“Oppenheimer” and “Barbie” have been a boon for the Lindsay Theater & Cultural Center in Sewickley as patrons came back — some for the first time since the pandemic — to see those two summer blockbusters. And the nonprofit organization had a great response to its summer class movie series, all adding up to a great summer with record ticket sales.
So Chief Executive Officer Carolina Pais-Barreto Thor and her staff have something different planned for September: a two-week documentary series with nine titles. It fits right in, too, with back-to-school time and a chance to learn something new.
Its first Documentary Week, starting Friday and running through Sept. 14, will include a number of director talkbacks and special activities, Thor explained. The best part? Each title will be shown on multiple days and times, making it more flexible for patrons.

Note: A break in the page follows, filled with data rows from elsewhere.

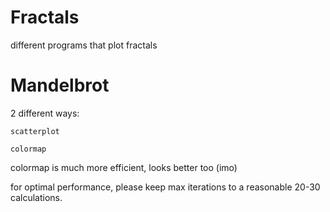 # Fractals
different programs that plot fractals

# Mandelbrot
2 different ways:

    scatterplot

    colormap

colormap is much more efficient, looks better too (imo)

for optimal performance, please keep max iterations to a reasonable 20-30 calculations.
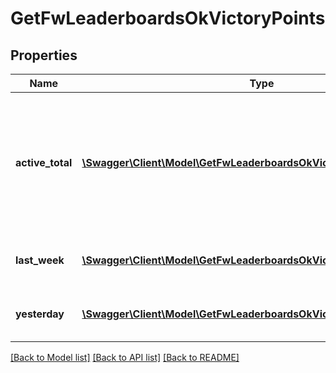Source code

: # GetFwLeaderboardsOkVictoryPoints

## Properties
Name | Type | Description | Notes
------------ | ------------- | ------------- | -------------
**active_total** | [**\Swagger\Client\Model\GetFwLeaderboardsOkVictoryPointsActiveTotal[]**](GetFwLeaderboardsOkVictoryPointsActiveTotal.md) | Top 4 ranking of factions active in faction warfare by total victory points. A faction is considered \&quot;active\&quot; if they have participated in faction warfare in the past 14 days | 
**last_week** | [**\Swagger\Client\Model\GetFwLeaderboardsOkVictoryPointsLastWeek[]**](GetFwLeaderboardsOkVictoryPointsLastWeek.md) | Top 4 ranking of factions by victory points in the past week | 
**yesterday** | [**\Swagger\Client\Model\GetFwLeaderboardsOkVictoryPointsYesterday[]**](GetFwLeaderboardsOkVictoryPointsYesterday.md) | Top 4 ranking of factions by victory points in the past day | 

[[Back to Model list]](../README.md#documentation-for-models) [[Back to API list]](../README.md#documentation-for-api-endpoints) [[Back to README]](../README.md)


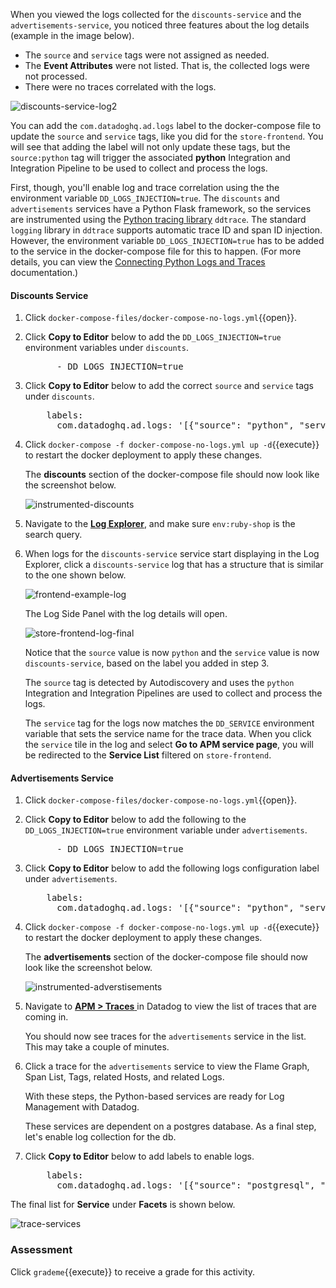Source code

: When you viewed the logs collected for the `discounts-service` and the `advertisements-service`, you noticed three features about the log details (example in the image below).

- The `source` and `service` tags were not assigned as needed.
- The **Event Attributes** were not listed. That is, the collected logs were not processed.
- There were no traces correlated with the logs.

![discounts-service-log2](collectlogsapp/assets/discounts-service-log2.png)

You can add the `com.datadoghq.ad.logs` label to the docker-compose file to update the `source` and `service` tags, like you did for the `store-frontend`. You will see that adding the label will not only update these tags, but the `source:python` tag will trigger the associated **python** Integration and Integration Pipeline to be used to collect and process the logs.

First, though, you'll enable log and trace correlation using the the environment variable `DD_LOGS_INJECTION=true`. The `discounts` and `advertisements` services have a Python Flask framework, so the services are instrumented using the <a href="http://pypi.datadoghq.com/trace/docs/web_integrations.html#flask" target="_blank">Python tracing library</a> `ddtrace`. The standard `logging` library in `ddtrace` supports automatic trace ID and span ID injection. However, the environment variable `DD_LOGS_INJECTION=true` has to be added to the service in the docker-compose file for this to happen. (For more details, you can view the <a href="https://docs.datadoghq.com/tracing/connect_logs_and_traces/python/#automatically-inject-trace-and-span-ids" target="_blank">Connecting Python Logs and Traces</a> documentation.)


#### Discounts Service

1. Click `docker-compose-files/docker-compose-no-logs.yml`{{open}}. 

2. Click **Copy to Editor** below to add the `DD_LOGS_INJECTION=true` environment variables under `discounts`.

    <pre class="file" data-filename="docker-compose-no-logs.yml" data-target="insert" data-marker="# add discounts env variables">
         - DD_LOGS_INJECTION=true</pre> 

3. Click **Copy to Editor** below to add the correct `source` and `service` tags under `discounts`. 

    <pre class="file" data-filename="docker-compose-no-logs.yml" data-target="insert" data-marker="# add discounts log labels">
       labels:
         com.datadoghq.ad.logs: '[{"source": "python", "service": "discounts-service"}]'</pre>

4. Click `docker-compose -f docker-compose-no-logs.yml up -d`{{execute}} to restart the docker deployment to apply these changes. 

    The **discounts** section of the docker-compose file should now look like the screenshot below. <p> ![instrumented-discounts](collectlogsapp/assets/instrumented-discounts.png)

5. Navigate to the <a href="https://app.datadoghq.com/logs" target="_datadog">**Log Explorer**</a>, and make sure `env:ruby-shop` is the search query. 

6. When logs for the `discounts-service` service start displaying in the Log Explorer, click a `discounts-service` log that has a structure that is similar to the one shown below.

    ![frontend-example-log](collectlogsapp/assets/frontend-example-log.png)

    The Log Side Panel with the log details will open.
   
    ![store-frontend-log-final](collectlogsapp/assets/store-frontend-log-final.png)

    Notice that the `source` value is now `python` and the `service` value is now `discounts-service`, based on the label you added in step 3. 
    
    The `source` tag is detected by Autodiscovery and uses the `python` Integration and Integration Pipelines are used to collect and process the logs.

    The `service` tag for the logs now matches the `DD_SERVICE` environment variable that sets the service name for the trace data. When you click the `service` tile in the log and select **Go to APM service page**, you will be redirected to the **Service List** filtered on `store-frontend`.

#### Advertisements Service

1. Click `docker-compose-files/docker-compose-no-logs.yml`{{open}}. 

2. Click **Copy to Editor** below to add the following to the `DD_LOGS_INJECTION=true` environment variable under `advertisements`.

    <pre class="file" data-filename="docker-compose-no-logs.yml" data-target="insert" data-marker="# add ads env variables">
         - DD_LOGS_INJECTION=true</pre> 

3. Click **Copy to Editor** below to add the following logs configuration label under `advertisements`. 

    <pre class="file" data-filename="docker-compose-no-logs.yml" data-target="insert" data-marker="# add ads log labels">
       labels:
         com.datadoghq.ad.logs: '[{"source": "python", "service": "advertisements-service"}]'</pre>

5. Click `docker-compose -f docker-compose-no-logs.yml up -d`{{execute}} to restart the docker deployment to apply these changes. <p> The **advertisements** section of the docker-compose file should now look like the screenshot below. <p> ![instrumented-adverstisements](collectlogsapp/assets/instrumented-advertisements.png)

6. Navigate to <a href="https://app.datadoghq.com/apm/traces" target="_datadog">**APM > Traces** </a> in Datadog to view the list of traces that are coming in. <p> You should now see traces for the `advertisements` service in the list. This may take a couple of minutes.

7. Click a trace for the `advertisements` service to view the Flame Graph, Span List, Tags, related Hosts, and related Logs.

    With these steps, the Python-based services are ready for Log Management with Datadog. 
    
    These services are dependent on a postgres database. As a final step, let's enable log collection for the db.

8. Click **Copy to Editor** below to add labels to enable logs. 

    <pre class="file" data-filename="docker-compose-no-logs.yml" data-target="insert" data-marker="# add db log labels">
       labels:
         com.datadoghq.ad.logs: '[{"source": "postgresql", "service": "postgres"}]'</pre>



The final list for **Service** under **Facets** is shown below.

![trace-services](collectlogsapp/assets/trace-allservices.png)



### Assessment
Click `grademe`{{execute}} to receive a grade for this activity.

The Lindsay screened one of those films, “Live the Stream: The Story of Joe Humphreys,” last year just one time. Thor said the staff received so many calls from people who were upset that they didn’t get a chance to see the documentary about the State College fly fishing legend that she said it was a natural to add it to the list. Plus the husband and wife filmmakers, Lucas and Meigan Bell, are originally from Cheswick and Sarver.

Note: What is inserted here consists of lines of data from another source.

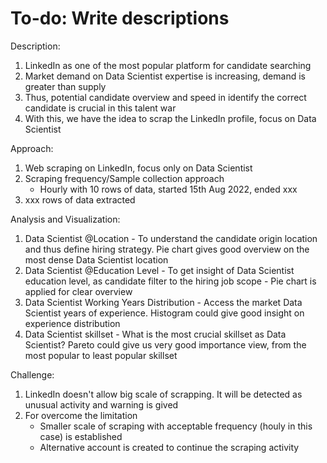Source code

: # To-do: Write descriptions

Description:
1. LinkedIn as one of the most popular platform for candidate searching
2. Market demand on Data Scientist expertise is increasing, demand is greater than supply
3. Thus, potential candidate overview and speed in identify the correct candidate is crucial in this talent war
4. With this, we have the idea to scrap the LinkedIn profile, focus on Data Scientist

Approach:
1. Web scraping on LinkedIn, focus only on Data Scientist
2. Scraping frequency/Sample collection approach
    - Hourly with 10 rows of data, started 15th Aug 2022, ended xxx
3. xxx rows of data extracted

Analysis and Visualization:
1. Data Scientist @Location - To understand the candidate origin location and thus define hiring strategy. Pie chart gives good overview on the most dense Data Scientist location
2. Data Scientist @Education Level - To get insight of Data Scientist education level, as candidate filter to the hiring job scope - Pie chart is applied for clear overview
3. Data Scientist Working Years Distribution - Access the market Data Scientist years of experience. Histogram could give good insight on experience distribution
4. Data Scientist skillset - What is the most crucial skillset as Data Scientist? Pareto could give us very good importance view, from the most popular to least popular skillset

Challenge:
1. LinkedIn doesn't allow big scale of scrapping. It will be detected as unusual activity and warning is gived
2. For overcome the limitation
    - Smaller scale of scraping with acceptable frequency (houly in this case) is established
    - Alternative account is created to continue the scraping activity



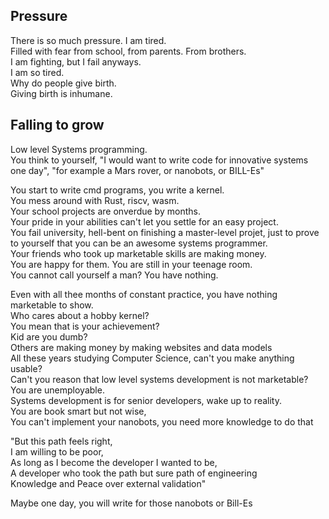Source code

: 
## Pressure
There is so much pressure. I am tired.  
Filled with fear from school, from parents. From brothers.  
I am fighting, but I fail anyways.  
I am so tired.  
Why do people give birth.   
Giving birth is inhumane.   


## Falling to grow
Low level Systems programming.  
You think to yourself, "I would want to write code for innovative systems one day",
"for example a Mars rover, or nanobots, or BILL-Es"

You start to write cmd programs, you write a kernel.  
You mess around with Rust, riscv, wasm.  
Your school projects are onverdue by months.    
Your pride in your abilities can't let you settle for an easy project.  
You fail university, hell-bent on finishing a master-level projet, just to prove to yourself that you can be an awesome systems programmer.   
Your friends who took up marketable skills are making money.    
You are happy for them. You are still in your teenage room.  
You cannot call yourself a man? You have nothing.  

Even with all thee months of constant practice, you have nothing marketable to show.  
Who cares about a hobby kernel?  
You mean that is your achievement?  
Kid are you dumb?  
Others are making money by making websites and data models  
All these years studying Computer Science, can't you make anything usable?  
Can't you reason that low level systems development is not marketable?  
You are unemployable.   
Systems development is for senior developers, wake up to reality.   
You are book smart but not wise,  
You can't implement your nanobots, you need more knowledge to do that   

"But this path feels right,  
I am willing to be poor,  
As long as I become the developer I wanted to be,   
A developer who took the path but sure path of engineering  
Knowledge and Peace over external validation"

Maybe one day, you will write for those nanobots or Bill-Es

The other titles are: “Join or Die,” “Tiny Shoulders,” “King Coal,” “Rumble: The Indians Who Rocked the World,” “Tiny Shoulders: Rethinking Barbie,” “Behind the Stage Door,” “Venice: Infinitely Avant Garde,” “Every Body” and “Five Seasons: The Gardens of Piet Oudolf.”
“Behind the Stage Door” details the life’s work of renowned Pittsburgh concert promoter Rich Engler, inspired by his book with the same title. Engler will be at the theater for the 4 p.m. Monday, Sept. 11, screening for a Q&A and a book signing.

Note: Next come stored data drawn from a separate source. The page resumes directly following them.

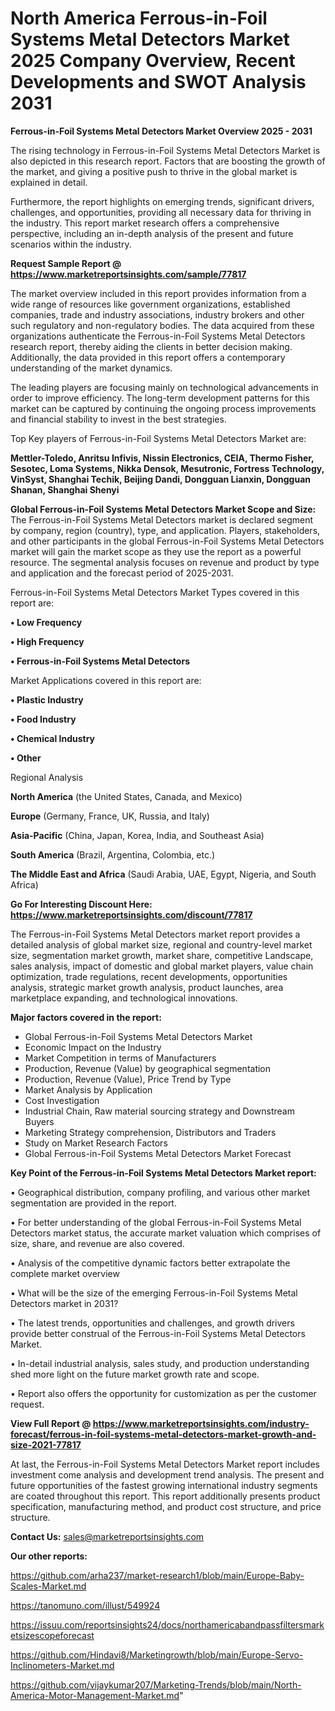 # North America Ferrous-in-Foil Systems Metal Detectors Market 2025 Company Overview, Recent Developments and SWOT Analysis 2031

<Strong> Ferrous-in-Foil Systems Metal Detectors Market Overview 2025 - 2031</strong>

The rising technology in Ferrous-in-Foil Systems Metal Detectors Market is also depicted in this research report. Factors that are boosting the growth of the market, and giving a positive push to thrive in the global market is explained in detail.

Furthermore, the report highlights on emerging trends, significant drivers, challenges, and opportunities, providing all necessary data for thriving in the industry. This report market research offers a comprehensive perspective, including an in-depth analysis of the present and future scenarios within the industry.

<strong>Request Sample Report @ <a href=https://www.marketreportsinsights.com/sample/77817>https://www.marketreportsinsights.com/sample/77817</a></strong>

The market overview included in this report provides information from a wide range of resources like government organizations, established companies, trade and industry associations, industry brokers and other such regulatory and non-regulatory bodies. The data acquired from these organizations authenticate the Ferrous-in-Foil Systems Metal Detectors research report, thereby aiding the clients in better decision making. Additionally, the data provided in this report offers a contemporary understanding of the market dynamics.

The leading players are focusing mainly on technological advancements in order to improve efficiency. The long-term development patterns for this market can be captured by continuing the ongoing process improvements and financial stability to invest in the best strategies.

Top Key players of Ferrous-in-Foil Systems Metal Detectors Market are:

<strong>Mettler-Toledo, Anritsu Infivis, Nissin Electronics, CEIA, Thermo Fisher, Sesotec, Loma Systems, Nikka Densok, Mesutronic, Fortress Technology, VinSyst, Shanghai Techik, Beijing Dandi, Dongguan Lianxin, Dongguan Shanan, Shanghai Shenyi</strong>

<strong><b>Global Ferrous-in-Foil Systems Metal Detectors Market Scope and Size:</b></strong>
The Ferrous-in-Foil Systems Metal Detectors market is declared segment by company, region (country), type, and application. Players, stakeholders, and other participants in the global Ferrous-in-Foil Systems Metal Detectors market will gain the market scope as they use the report as a powerful resource. The segmental analysis focuses on revenue and product by type and application and the forecast period of 2025-2031.

Ferrous-in-Foil Systems Metal Detectors Market Types covered in this report are:

<strong>• Low Frequency

• High Frequency

• Ferrous-in-Foil Systems Metal Detectors</strong>

Market Applications covered in this report are:

<strong>• Plastic Industry

• Food Industry

• Chemical Industry

• Other</strong> 

Regional Analysis

<strong>North America</strong> (the United States, Canada, and Mexico)

<strong>Europe</strong> (Germany, France, UK, Russia, and Italy)

<strong>Asia-Pacific</strong> (China, Japan, Korea, India, and Southeast Asia)

<strong>South America</strong> (Brazil, Argentina, Colombia, etc.)

<strong>The Middle East and Africa</strong> (Saudi Arabia, UAE, Egypt, Nigeria, and South Africa)

<strong>Go For Interesting Discount Here: <a href=https://www.marketreportsinsights.com/discount/77817>https://www.marketreportsinsights.com/discount/77817</a></strong>

The Ferrous-in-Foil Systems Metal Detectors market report provides a detailed analysis of global market size, regional and country-level market size, segmentation market growth, market share, competitive Landscape, sales analysis, impact of domestic and global market players, value chain optimization, trade regulations, recent developments, opportunities analysis, strategic market growth analysis, product launches, area marketplace expanding, and technological innovations.

<strong><b>Major factors covered in the report:</b></strong>
<ul>
  <li>Global Ferrous-in-Foil Systems Metal Detectors Market </li>
  <li>Economic Impact on the Industry</li>
  <li>Market Competition in terms of Manufacturers</li>
  <li>Production, Revenue (Value) by geographical segmentation</li>
  <li>Production, Revenue (Value), Price Trend by Type</li>
  <li>Market Analysis by Application</li>
  <li>Cost Investigation</li>
  <li>Industrial Chain, Raw material sourcing strategy and Downstream Buyers</li>
  <li>Marketing Strategy comprehension, Distributors and Traders</li>
  <li>Study on Market Research Factors</li>
  <li>Global Ferrous-in-Foil Systems Metal Detectors Market Forecast</li>
</ul>

<strong><b>Key Point of the Ferrous-in-Foil Systems Metal Detectors Market report:</b></strong>

• Geographical distribution, company profiling, and various other market segmentation are provided in the report.

• For better understanding of the global Ferrous-in-Foil Systems Metal Detectors market status, the accurate market valuation which comprises of size, share, and revenue are also covered.

• Analysis of the competitive dynamic factors better extrapolate the complete market overview

• What will be the size of the emerging Ferrous-in-Foil Systems Metal Detectors market in 2031?

• The latest trends, opportunities and challenges, and growth drivers provide better construal of the Ferrous-in-Foil Systems Metal Detectors Market.

• In-detail industrial analysis, sales study, and production understanding shed more light on the future market growth rate and scope.

• Report also offers the opportunity for customization as per the customer request.

<strong><b>View Full Report @ <a href=https://www.marketreportsinsights.com/industry-forecast/ferrous-in-foil-systems-metal-detectors-market-growth-and-size-2021-77817>https://www.marketreportsinsights.com/industry-forecast/ferrous-in-foil-systems-metal-detectors-market-growth-and-size-2021-77817</a></b></strong>


At last, the Ferrous-in-Foil Systems Metal Detectors Market report includes investment come analysis and development trend analysis. The present and future opportunities of the fastest growing international industry segments are coated throughout this report. This report additionally presents product specification, manufacturing method, and product cost structure, and price structure.

<strong>Contact Us:</strong>
sales@marketreportsinsights.com

<strong>Our other reports:</strong>

<a href=https://github.com/arha237/market-research1/blob/main/Europe-Baby-Scales-Market.md>https://github.com/arha237/market-research1/blob/main/Europe-Baby-Scales-Market.md</a>

<a href=https://tanomuno.com/illust/549924>https://tanomuno.com/illust/549924</a>

<a href=https://issuu.com/reportsinsights24/docs/northamericabandpassfiltersmarketsizescopeforecast>https://issuu.com/reportsinsights24/docs/northamericabandpassfiltersmarketsizescopeforecast</a>

<a href=https://github.com/Hindavi8/Marketingrowth/blob/main/Europe-Servo-Inclinometers-Market.md>https://github.com/Hindavi8/Marketingrowth/blob/main/Europe-Servo-Inclinometers-Market.md</a>

<a href=https://github.com/vijaykumar207/Marketing-Trends/blob/main/North-America-Motor-Management-Market.md>https://github.com/vijaykumar207/Marketing-Trends/blob/main/North-America-Motor-Management-Market.md</a>"
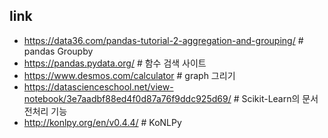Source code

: ## link
- https://data36.com/pandas-tutorial-2-aggregation-and-grouping/ # pandas Groupby
- https://pandas.pydata.org/ # 함수 검색 사이트
- https://www.desmos.com/calculator # graph 그리기
- https://datascienceschool.net/view-notebook/3e7aadbf88ed4f0d87a76f9ddc925d69/ # Scikit-Learn의 문서 전처리 기능
- http://konlpy.org/en/v0.4.4/ # KoNLPy

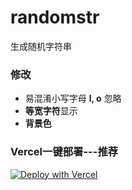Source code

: # randomstr
生成随机字符串

### 修改
- 易混淆小写字母 **l, o** 忽略
- **等宽字符**显示
- **背景色**

### Vercel一键部署---推荐
[![Deploy with Vercel](https://vercel.com/button)](https://vercel.com/new/clone?repository-url=https://github.com/palboss/randomstr)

Three other directors will also be available to audiences via virtual talkbacks, including “Tiny Shoulders” producer, director and writer Andrea Blaugrund Nevins. She’ll answer audience questions after the 5:15 p.m. screening on Friday.
Thor has been intrigued by the 2018 documentary, and she has a major question about it. “Did that 2018 documentary predict the blockbuster that ‘Barbie’ is?” she asked. Thor said she is looking forward to that conversation with Nevins, who has been interviewed extensively this year. “She unearthed some of the really relatable points that [Greta Gerwig’s] film brought up,” she said.
The Lindsay staff prepared the slate of films to intentionally reflect a variety of tastes and interests. “It was a bit of a matrix,” she explained. “We know some of the topics our audiences enjoy, and we started researching documentaries available to us. We had documentaries we wanted to show for over a year.”
The Lindsay screens mostly new releases, so Thor said it had been difficult to select the time to dedicate to documentaries, especially with the terms prescribed by movie companies. But early fall worked the best because the rush to see the summer blockbusters is largely behind the Lindsay. “Oppenheimer” and “Barbie” will continue, though, and “Golda,” starring Helen Mirren as Golda Meir, has begun its run.
The one thing Thor knew when the planning began is that the Lindsay didn’t want a theme for the documentaries, which audiences have shown a much greater interest in coming to see. “We wanted to have this broad array of topics and representing differing interests,” she said. “I think that was the difficult part. There is so much incredible product out there when it comes to documentaries. You always learn something new. You are always exposed to a different view.”
Tickets for the documentary series are discounted from the $11 general admission price to $8.75 for senior citizens (65+), college students and military with ID, and children 10 and younger. Group discounts of $8.75 per ticket apply to 10 or more people. Anyone interested in bringing a group should contact the theater in advance.